● **データ抜粋**:
##############################

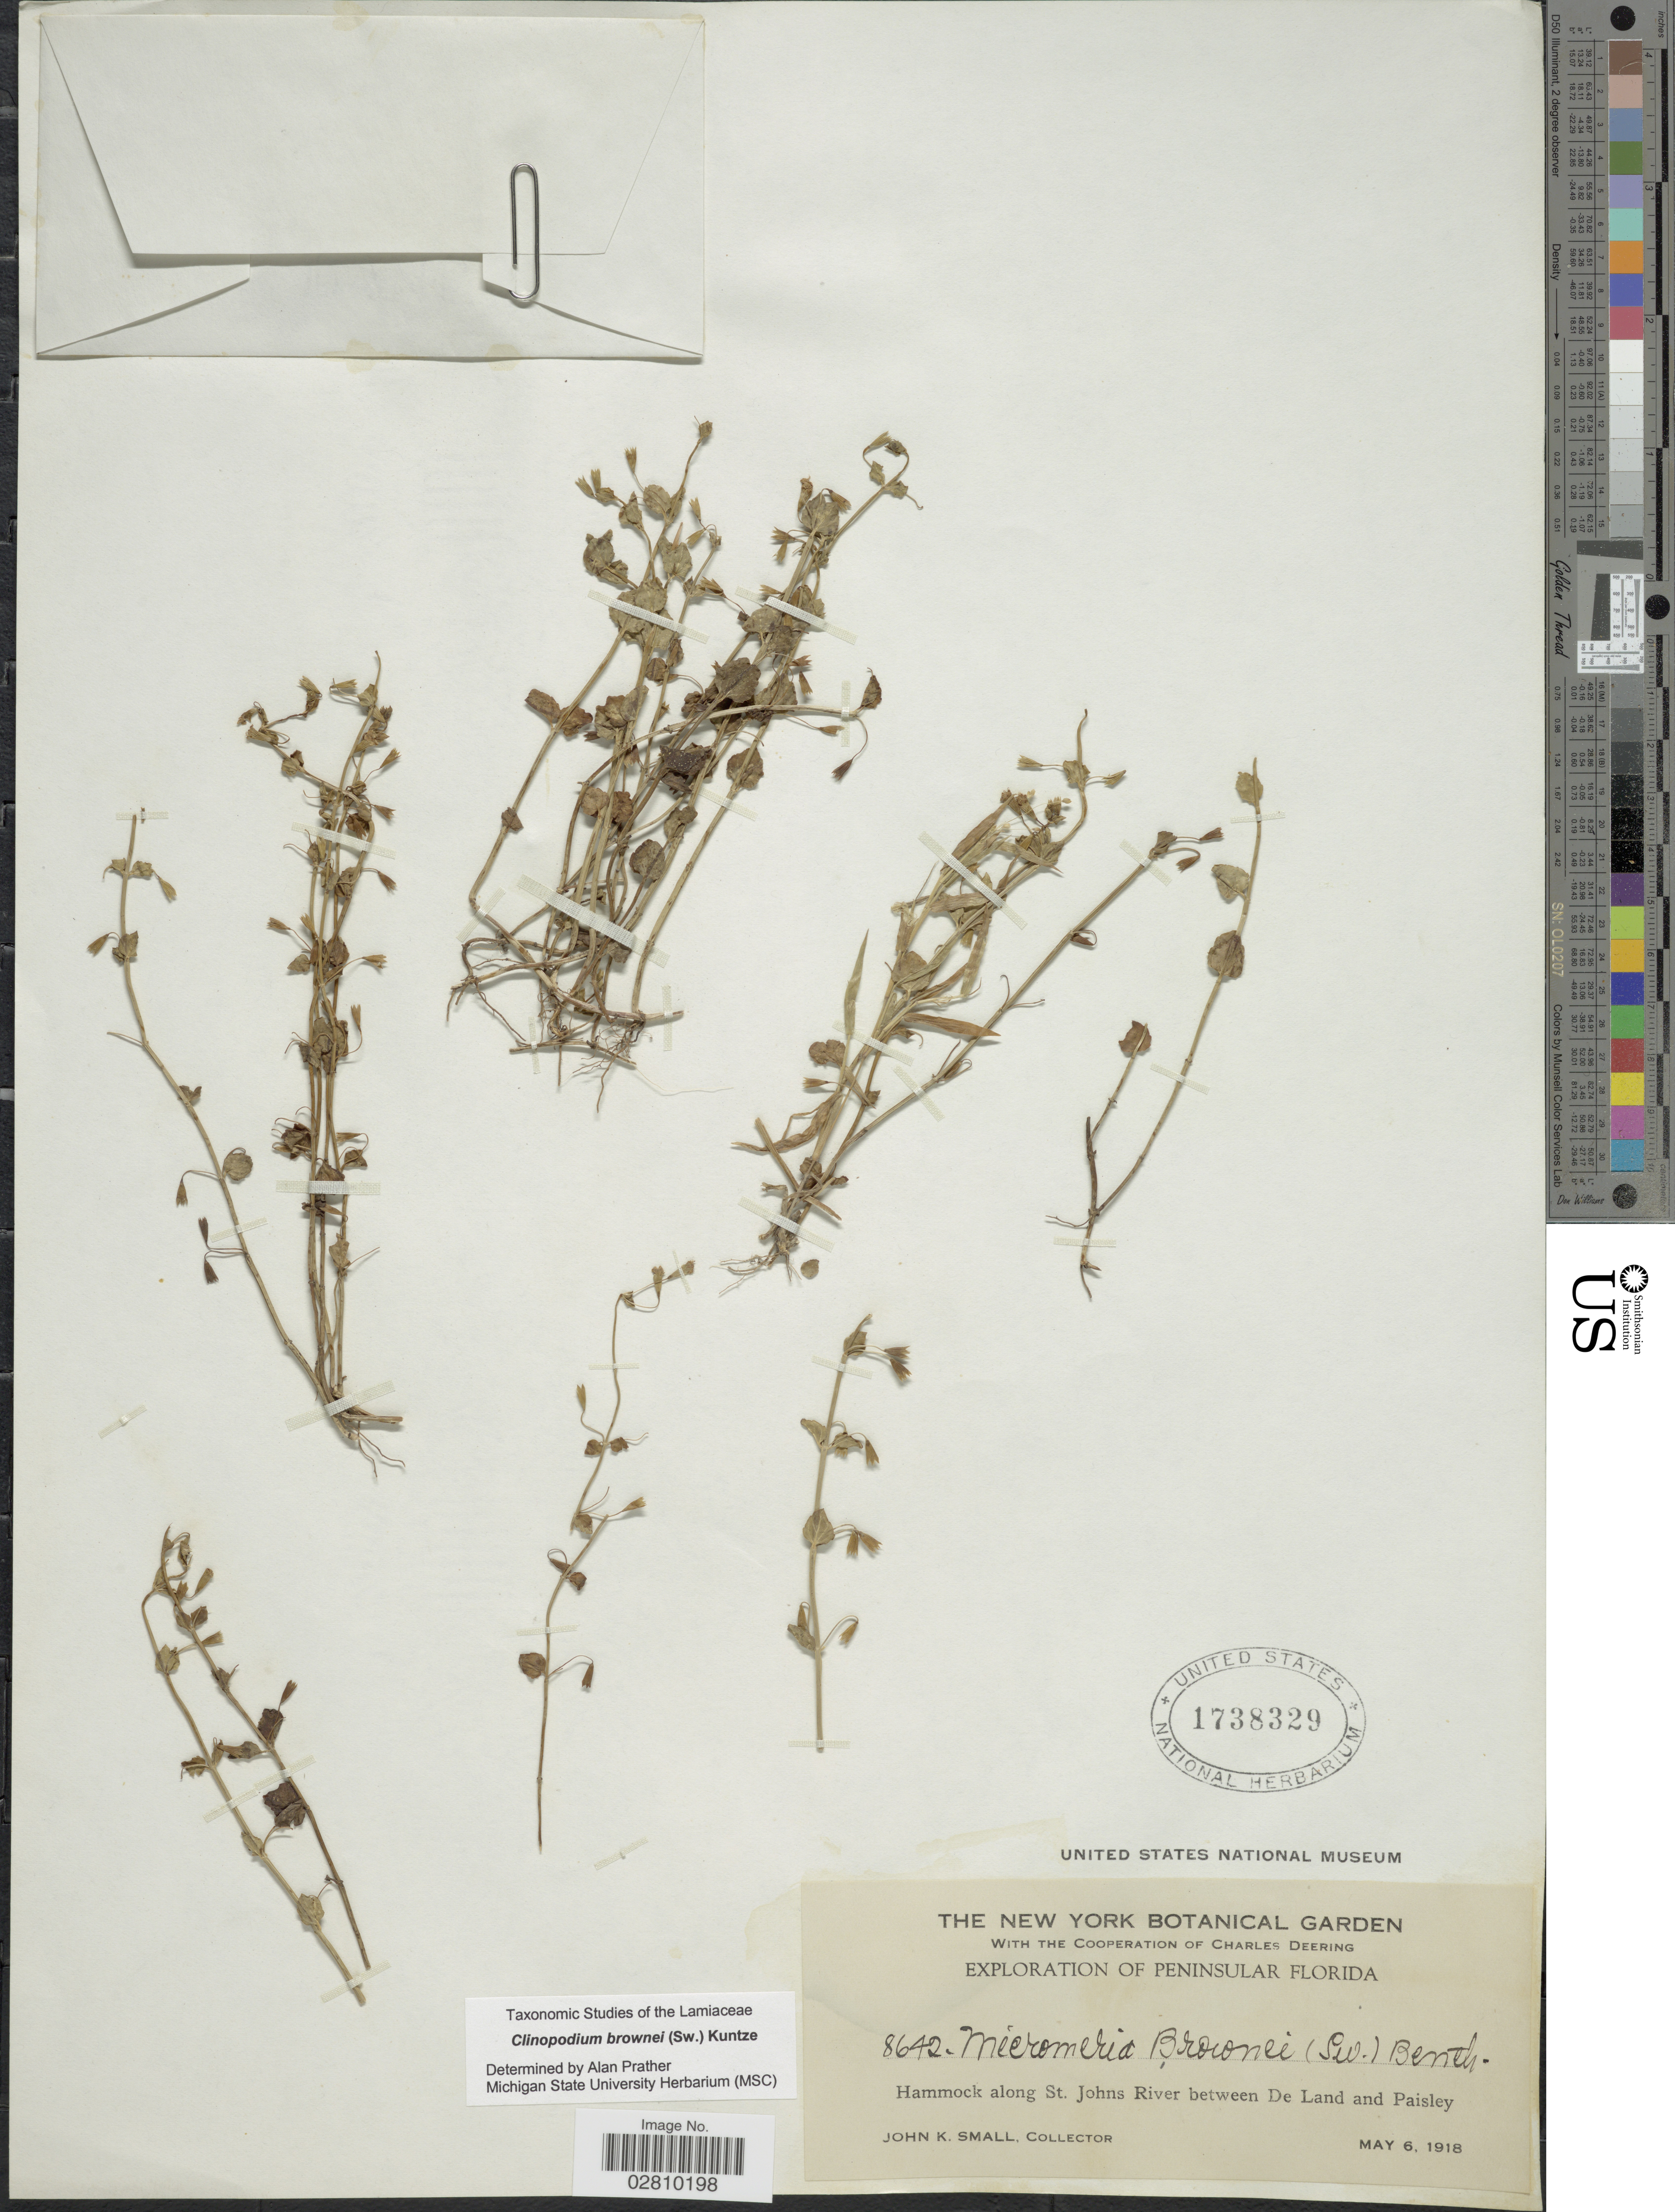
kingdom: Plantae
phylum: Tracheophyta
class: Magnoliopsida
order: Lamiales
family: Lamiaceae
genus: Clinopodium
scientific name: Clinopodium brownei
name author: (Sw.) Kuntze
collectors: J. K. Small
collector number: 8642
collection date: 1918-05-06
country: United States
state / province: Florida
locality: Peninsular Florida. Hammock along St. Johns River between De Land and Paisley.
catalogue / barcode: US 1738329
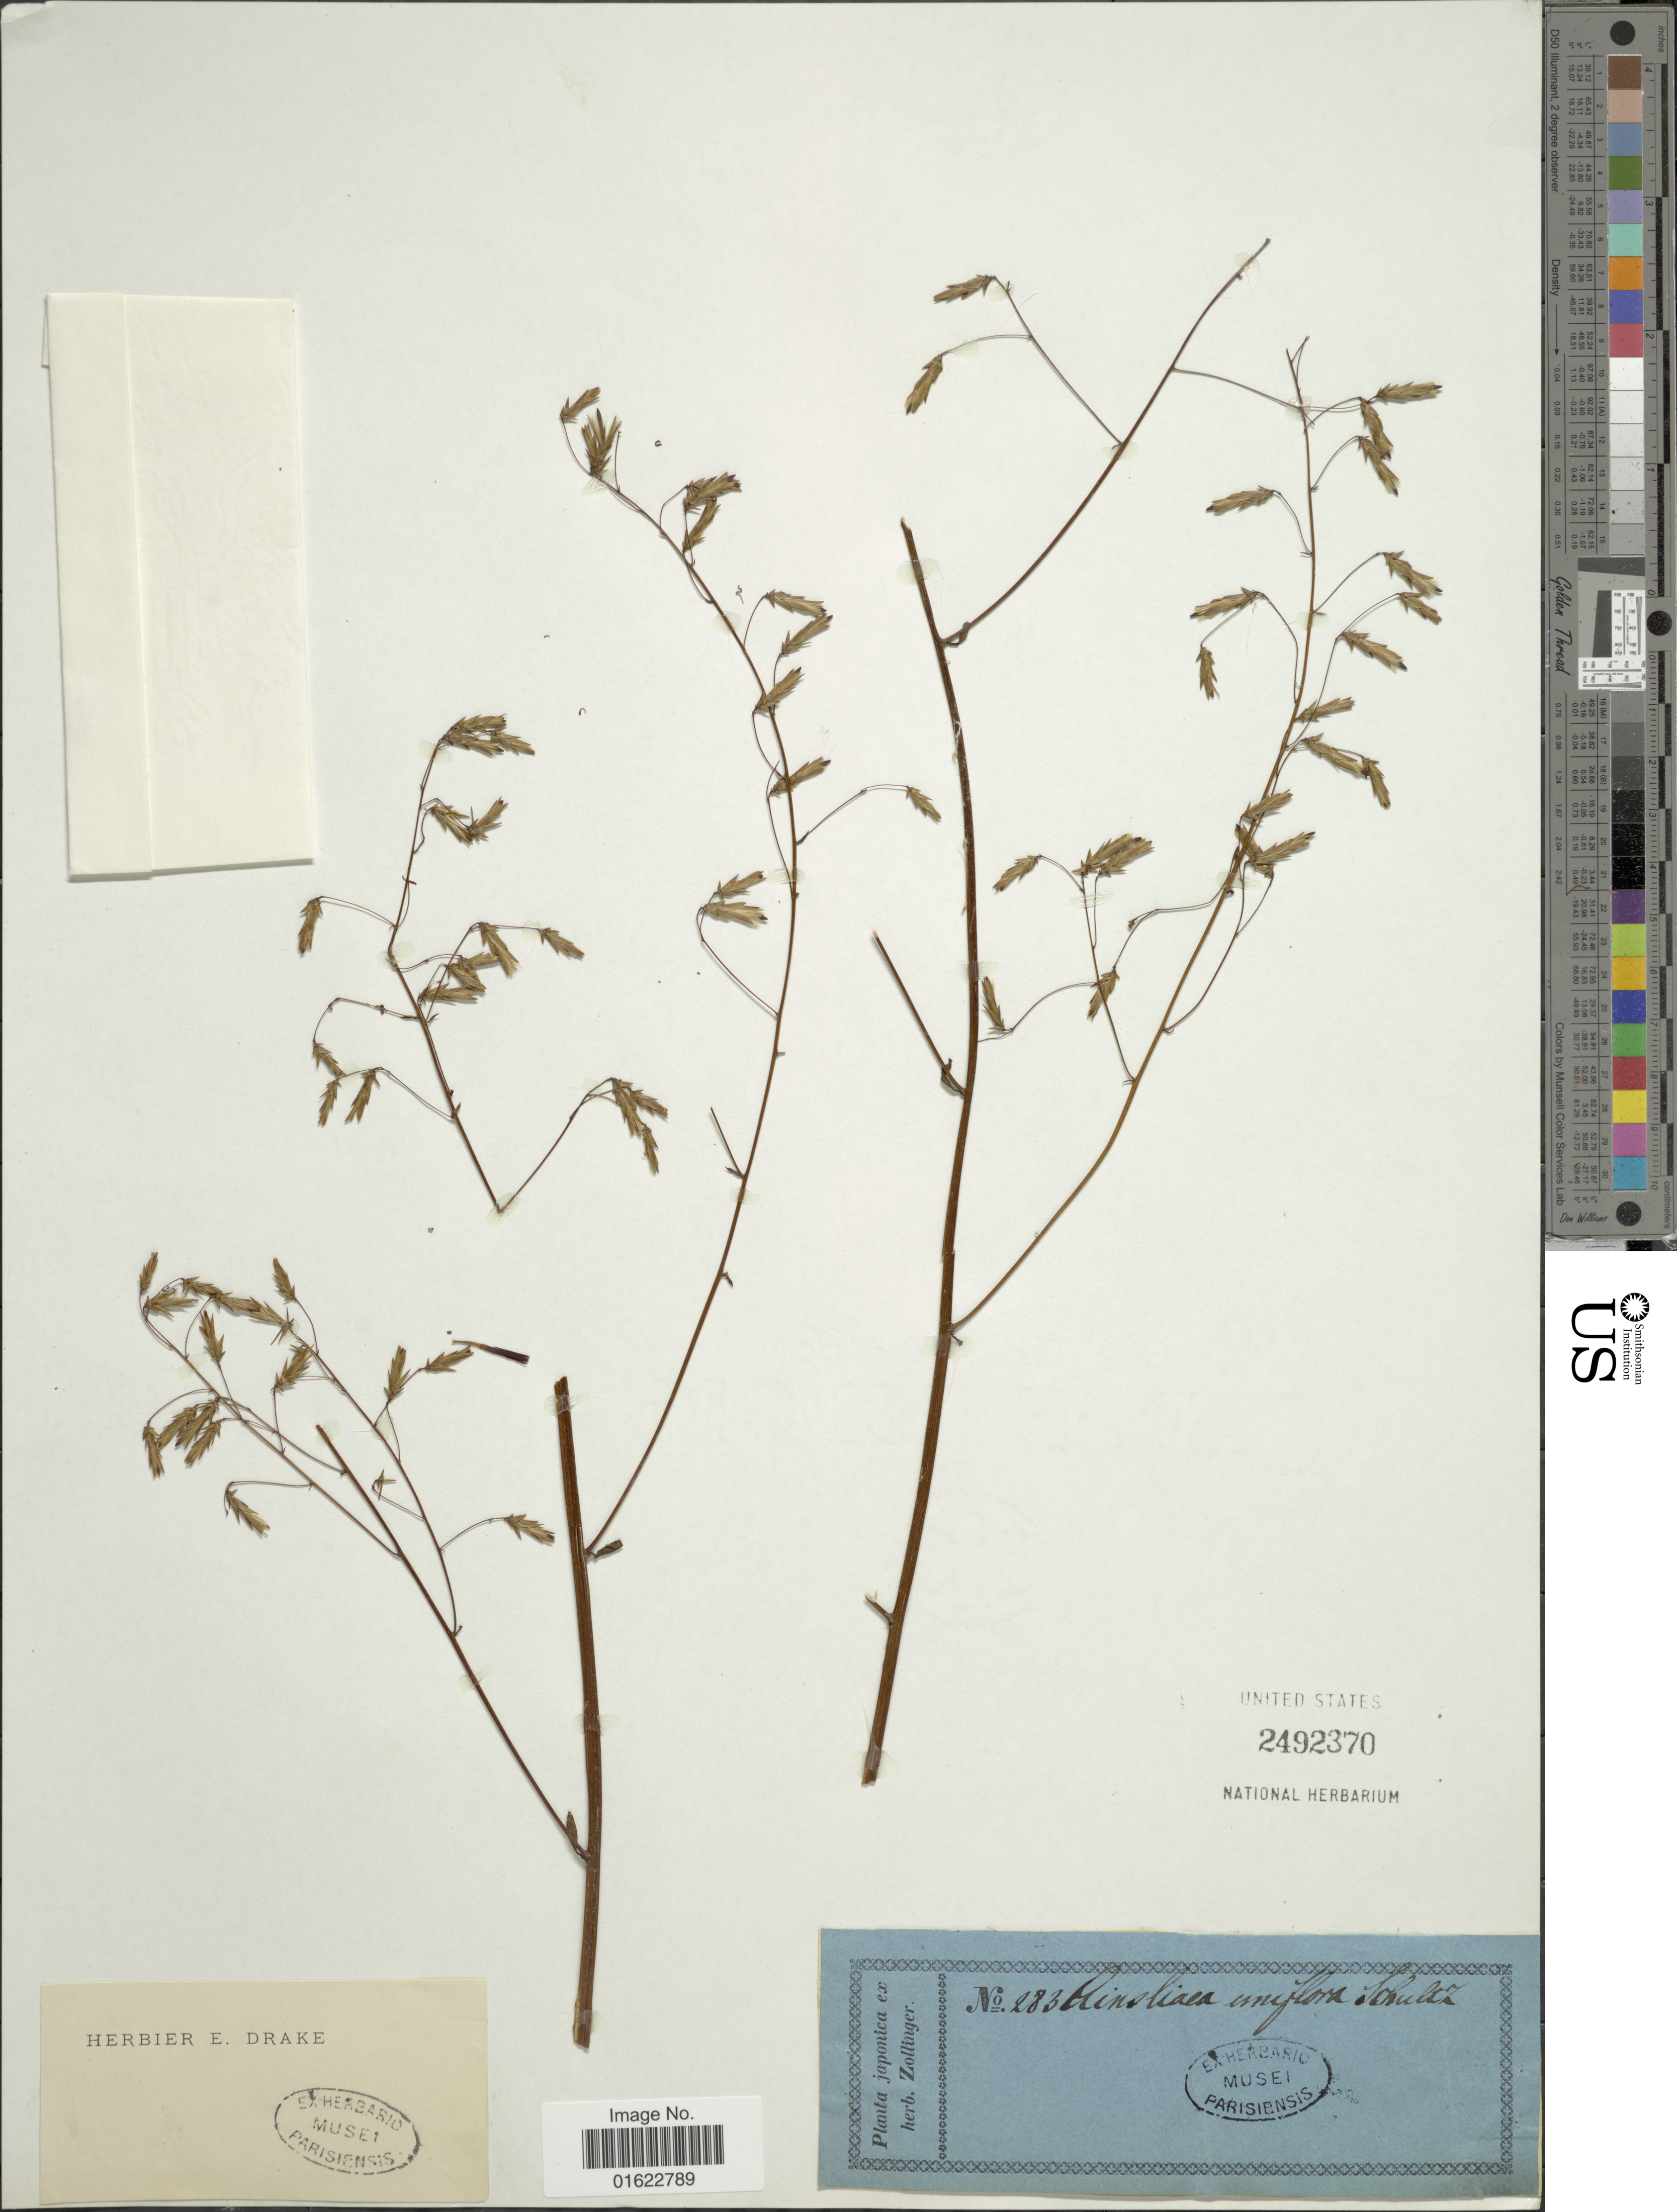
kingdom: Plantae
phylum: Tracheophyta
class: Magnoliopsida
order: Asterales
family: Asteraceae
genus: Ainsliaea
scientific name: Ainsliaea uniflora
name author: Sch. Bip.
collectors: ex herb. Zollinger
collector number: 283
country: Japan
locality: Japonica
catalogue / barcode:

##############################

● **記述問題**:
上の項目の全行を、「番号」と「記録行」の2列からなるMarkdownの表に入れること。空行は省き、画像は答えに含めない。

● **解答全文**:
| 番号 | 記録行 |
|---|---|
| 1 | kingdom: Plantae |
| 2 | phylum: Tracheophyta |
| 3 | class: Magnoliopsida |
| 4 | order: Lamiales |
| 5 | family: Lamiaceae |
| 6 | genus: Clinopodium |
| 7 | scientific name: Clinopodium brownei |
| 8 | name author: (Sw.) Kuntze |
| 9 | collectors: J. K. Small |
| 10 | collector number: 8642 |
| 11 | collection date: 1918-05-06 |
| 12 | country: United States |
| 13 | state / province: Florida |
| 14 | locality: Peninsular Florida. Hammock along St. Johns River between De Land and Paisley. |
| 15 | catalogue / barcode: US 1738329 |
| 16 | kingdom: Plantae |
| 17 | phylum: Tracheophyta |
| 18 | class: Magnoliopsida |
| 19 | order: Asterales |
| 20 | family: Asteraceae |
| 21 | genus: Ainsliaea |
| 22 | scientific name: Ainsliaea uniflora |
| 23 | name author: Sch. Bip. |
| 24 | collectors: ex herb. Zollinger |
| 25 | collector number: 283 |
| 26 | country: Japan |
| 27 | locality: Japonica |
| 28 | catalogue / barcode: |